Лебедев рассердился. Если исполнять подобные законы, тогда, значит, правы и те, кто обрек миллионы людей на горькую участь «неприкасаемых»?.. Может быть, Сону это считает правильным?
Мальчик сказал:
— Если сахиб приказывает, то…
— Да не в приказе дело! — прервал его Герасим Степанович. — Нужно, чтобы ты понял… Вот я — не пария, не страдаю от жестокости вашего закона, а тем не менее возмущаюсь им, отвергаю его! Многие из белых людей и ваших брахманов осуждают меня за то, что я общаюсь с отверженными, живу с ними под одной кровлей, ем и пью с ними. Но я не обращаю внимания и поступаю по-своему. А есть такие люди: когда самого оскорбляют и мучают, он вопит, жалуется, а если другого — то ничего, его это не касается! На моей родине многие тоже относятся к женщине дурно и жестоко. Мне же это всегда было непонятно и противно. Такая же мерзость и глупость, как ваши касты и тому подобное!.. Подумай, Сону: ведь тебя родила женщина и детей твоих тоже родит женщина. Разве не так?..
Сону поднялся и пошел к фургону. Через несколько минут он вернулся, ведя с собой сестру.
— Вот это хорошо! — обрадовался
Каверн села, но есть все-таки не стала. Голова ее была опущена; она не решалась поднять глаза на посторонних мужчин.
На краю неба появилась огромная медная луна. Засияли горы вдали. Стало светло, тихо и торжественно.
— Принеси вину, — попросил Герасим Степанович.
Сону стрелой помчался к фургону, где был сложен их багаж. Он знал, что Лебедев будет петь, а это случалось не часто.
Герасим Степанович осторожно перебирал струны. Он играл не так, как индийские музыканты, а по-русски, подражая звуку гитары. Помедлив еще немного, он негромко запел. Русские слова, задушевная и широкая русская мелодия звучали среди сияющей тропической ночи:
Выйду я на реченьку, Посмотрю на быструю. Унеси ты мое горе, Быстра реченька, с собой!Он пел одну за другой милые ему песни: «Не белы снеги», «Ельник», «Зорюшку». А в заключение — ту, с которой были связаны лучшие дни его жизни:
Мой друг! С любезной расставаясь, Зачем «прости» ей говорить, Как будто, с жизнью разлучаясь, Тебе счастливым уж не быть… Не лучше ль просто «до свиданья, До новых радостей» — сказать И в сих мечтах очарованья Себя и время забывать? В прелестну ночь, при лунном свете, Представить радостно себе, Что есть одна душа на свете, Кто вспоминает о тебе…Кончилась песня. Все молчали. Кавери подняла голову и смотрела на артиста не отрывая глаз. Неподдельное восхищение светилось в ее глазах.
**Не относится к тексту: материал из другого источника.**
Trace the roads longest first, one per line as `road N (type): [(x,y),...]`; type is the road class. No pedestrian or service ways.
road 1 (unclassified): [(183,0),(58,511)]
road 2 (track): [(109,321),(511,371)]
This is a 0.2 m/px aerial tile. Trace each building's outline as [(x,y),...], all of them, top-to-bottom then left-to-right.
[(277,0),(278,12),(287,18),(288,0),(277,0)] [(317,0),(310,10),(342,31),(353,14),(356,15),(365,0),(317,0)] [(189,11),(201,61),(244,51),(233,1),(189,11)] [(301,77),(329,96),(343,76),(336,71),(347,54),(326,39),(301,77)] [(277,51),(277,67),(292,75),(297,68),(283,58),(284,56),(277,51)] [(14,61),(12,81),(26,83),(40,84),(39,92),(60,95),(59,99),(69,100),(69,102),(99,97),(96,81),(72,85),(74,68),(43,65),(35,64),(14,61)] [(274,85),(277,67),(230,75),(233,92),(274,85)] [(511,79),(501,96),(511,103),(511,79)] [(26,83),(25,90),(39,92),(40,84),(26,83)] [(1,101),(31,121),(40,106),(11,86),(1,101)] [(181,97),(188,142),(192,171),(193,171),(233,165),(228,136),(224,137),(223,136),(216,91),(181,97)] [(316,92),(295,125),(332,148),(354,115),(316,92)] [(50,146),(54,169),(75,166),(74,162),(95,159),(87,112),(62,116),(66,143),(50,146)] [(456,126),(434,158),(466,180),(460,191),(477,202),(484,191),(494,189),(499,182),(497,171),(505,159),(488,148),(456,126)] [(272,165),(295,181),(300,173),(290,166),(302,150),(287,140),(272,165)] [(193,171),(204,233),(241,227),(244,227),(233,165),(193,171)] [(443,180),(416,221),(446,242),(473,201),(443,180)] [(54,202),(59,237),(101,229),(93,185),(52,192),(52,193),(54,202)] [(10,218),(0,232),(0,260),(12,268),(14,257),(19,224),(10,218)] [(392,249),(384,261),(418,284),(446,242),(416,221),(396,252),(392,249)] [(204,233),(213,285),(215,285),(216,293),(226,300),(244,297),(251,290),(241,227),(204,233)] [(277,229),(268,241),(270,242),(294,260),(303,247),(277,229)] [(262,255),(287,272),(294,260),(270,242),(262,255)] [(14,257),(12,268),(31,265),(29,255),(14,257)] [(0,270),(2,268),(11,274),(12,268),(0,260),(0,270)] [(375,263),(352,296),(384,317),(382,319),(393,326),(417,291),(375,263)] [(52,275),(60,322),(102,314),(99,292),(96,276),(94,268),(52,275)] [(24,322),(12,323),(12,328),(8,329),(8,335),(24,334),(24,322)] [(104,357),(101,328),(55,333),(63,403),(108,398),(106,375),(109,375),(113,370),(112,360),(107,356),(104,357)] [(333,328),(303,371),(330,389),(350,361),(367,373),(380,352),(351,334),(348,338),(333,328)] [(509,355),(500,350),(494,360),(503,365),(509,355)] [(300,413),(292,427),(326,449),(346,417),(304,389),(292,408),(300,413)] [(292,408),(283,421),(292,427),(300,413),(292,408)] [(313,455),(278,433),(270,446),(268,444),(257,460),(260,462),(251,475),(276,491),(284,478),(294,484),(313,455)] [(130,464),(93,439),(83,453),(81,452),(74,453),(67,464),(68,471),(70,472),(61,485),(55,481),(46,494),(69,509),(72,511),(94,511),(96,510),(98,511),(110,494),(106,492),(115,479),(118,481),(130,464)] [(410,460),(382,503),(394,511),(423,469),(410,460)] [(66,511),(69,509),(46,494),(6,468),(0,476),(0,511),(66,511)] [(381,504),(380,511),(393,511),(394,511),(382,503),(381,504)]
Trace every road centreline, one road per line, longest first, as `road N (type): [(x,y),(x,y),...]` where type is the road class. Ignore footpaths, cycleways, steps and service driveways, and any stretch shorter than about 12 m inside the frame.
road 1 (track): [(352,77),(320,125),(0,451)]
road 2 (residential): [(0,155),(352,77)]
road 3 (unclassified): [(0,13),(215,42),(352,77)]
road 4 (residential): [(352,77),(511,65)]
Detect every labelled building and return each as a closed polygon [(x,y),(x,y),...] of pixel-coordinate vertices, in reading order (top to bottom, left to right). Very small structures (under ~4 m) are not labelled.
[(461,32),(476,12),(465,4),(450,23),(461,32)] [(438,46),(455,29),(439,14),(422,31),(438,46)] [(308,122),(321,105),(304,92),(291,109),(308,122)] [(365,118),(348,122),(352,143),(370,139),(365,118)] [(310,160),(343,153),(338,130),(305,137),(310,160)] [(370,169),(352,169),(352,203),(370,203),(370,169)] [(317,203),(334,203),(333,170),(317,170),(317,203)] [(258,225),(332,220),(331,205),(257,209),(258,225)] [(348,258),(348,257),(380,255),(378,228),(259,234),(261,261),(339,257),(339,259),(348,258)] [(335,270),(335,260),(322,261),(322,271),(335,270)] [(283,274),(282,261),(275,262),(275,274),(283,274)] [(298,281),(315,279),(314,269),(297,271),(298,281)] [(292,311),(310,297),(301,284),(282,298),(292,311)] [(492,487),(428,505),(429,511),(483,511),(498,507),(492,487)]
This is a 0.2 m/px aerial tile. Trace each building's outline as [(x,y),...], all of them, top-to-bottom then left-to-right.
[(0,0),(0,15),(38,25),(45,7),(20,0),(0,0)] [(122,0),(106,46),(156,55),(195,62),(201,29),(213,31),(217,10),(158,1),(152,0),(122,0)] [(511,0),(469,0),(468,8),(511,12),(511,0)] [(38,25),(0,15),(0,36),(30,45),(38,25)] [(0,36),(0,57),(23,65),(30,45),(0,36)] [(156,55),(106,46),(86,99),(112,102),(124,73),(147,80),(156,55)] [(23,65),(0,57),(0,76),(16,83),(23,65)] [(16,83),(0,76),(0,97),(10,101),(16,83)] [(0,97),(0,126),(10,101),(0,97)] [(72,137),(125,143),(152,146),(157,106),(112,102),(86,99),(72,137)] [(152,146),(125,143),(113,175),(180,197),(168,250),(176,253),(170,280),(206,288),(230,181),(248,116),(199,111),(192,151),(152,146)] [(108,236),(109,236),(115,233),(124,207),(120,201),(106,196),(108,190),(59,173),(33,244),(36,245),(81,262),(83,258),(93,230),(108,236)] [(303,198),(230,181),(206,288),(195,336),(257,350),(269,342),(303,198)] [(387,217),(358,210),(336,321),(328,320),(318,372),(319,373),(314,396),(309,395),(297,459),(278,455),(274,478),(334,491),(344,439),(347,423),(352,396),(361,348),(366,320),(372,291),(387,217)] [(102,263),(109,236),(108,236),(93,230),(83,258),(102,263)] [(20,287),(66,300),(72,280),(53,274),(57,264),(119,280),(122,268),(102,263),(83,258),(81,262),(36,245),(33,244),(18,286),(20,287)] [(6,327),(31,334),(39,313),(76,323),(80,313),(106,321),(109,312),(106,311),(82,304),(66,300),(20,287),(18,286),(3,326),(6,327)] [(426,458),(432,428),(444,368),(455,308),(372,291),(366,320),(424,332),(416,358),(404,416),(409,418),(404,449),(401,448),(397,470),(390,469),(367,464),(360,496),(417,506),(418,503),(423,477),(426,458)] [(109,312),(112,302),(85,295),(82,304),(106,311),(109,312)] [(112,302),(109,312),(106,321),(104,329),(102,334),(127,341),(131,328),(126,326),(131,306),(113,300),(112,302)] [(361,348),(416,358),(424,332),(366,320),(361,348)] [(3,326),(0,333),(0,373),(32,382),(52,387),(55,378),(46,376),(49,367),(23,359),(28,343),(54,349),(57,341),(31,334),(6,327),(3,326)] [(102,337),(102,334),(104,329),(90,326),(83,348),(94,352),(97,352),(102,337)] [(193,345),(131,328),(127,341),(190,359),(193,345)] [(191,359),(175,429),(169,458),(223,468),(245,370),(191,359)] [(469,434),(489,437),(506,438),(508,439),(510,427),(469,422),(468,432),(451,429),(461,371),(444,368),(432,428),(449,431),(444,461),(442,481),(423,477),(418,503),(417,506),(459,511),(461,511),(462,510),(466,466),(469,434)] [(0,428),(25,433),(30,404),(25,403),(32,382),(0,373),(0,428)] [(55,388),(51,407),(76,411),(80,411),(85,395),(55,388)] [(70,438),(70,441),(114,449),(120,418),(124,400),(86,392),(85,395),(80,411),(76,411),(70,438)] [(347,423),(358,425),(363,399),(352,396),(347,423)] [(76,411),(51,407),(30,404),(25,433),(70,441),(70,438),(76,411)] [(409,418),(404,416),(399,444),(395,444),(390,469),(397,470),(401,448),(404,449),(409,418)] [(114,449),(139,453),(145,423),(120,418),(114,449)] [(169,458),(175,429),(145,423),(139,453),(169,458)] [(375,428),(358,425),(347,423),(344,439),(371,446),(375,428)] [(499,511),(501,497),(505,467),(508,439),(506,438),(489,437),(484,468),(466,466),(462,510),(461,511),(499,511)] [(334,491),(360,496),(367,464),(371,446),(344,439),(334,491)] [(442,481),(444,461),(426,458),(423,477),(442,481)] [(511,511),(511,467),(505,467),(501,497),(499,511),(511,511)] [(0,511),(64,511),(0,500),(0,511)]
— Эта песня похожа на наши, — сказал Сону.
— Пожалуй, — согласился Лебедев, — немного похожа. Должно быть, потому, что она цыганская… Слова русские, а мелодия цыганская. Говорят, цыгане — родня индийцам.
— А о чем песня? — спросил Деффи.
— Как вам объяснить?.. — Герасим Степанович попытался перевести на английский. — Нет, Патрик! — махнул он рукой. — Получается чепуха. Совсем не то.
— Да, — подтвердил Сону, — песню объяснить нельзя.
— А я понимаю! — неожиданно сказала Кавери.
Она тотчас же встала и медленно пошла в сторону тонга.
Немного погодя отправился на покой и Сону. Лебедев с Деффи остались одни.
— «…есть одна душа на свете, кто вспоминает о тебе», — повторил Герасим Степанович и перевел по-английски. — Увы! — вздохнул он. — На всем свете нет такой души. Никто не вспоминает о нас с вами, Патрик!.. Но девушка, право, прелестна! Нравится она вам?
— Кавери? — Деффи подумал. — Да, она славная и по здешним понятиям — красавица. Но я к такой красоте равнодушен.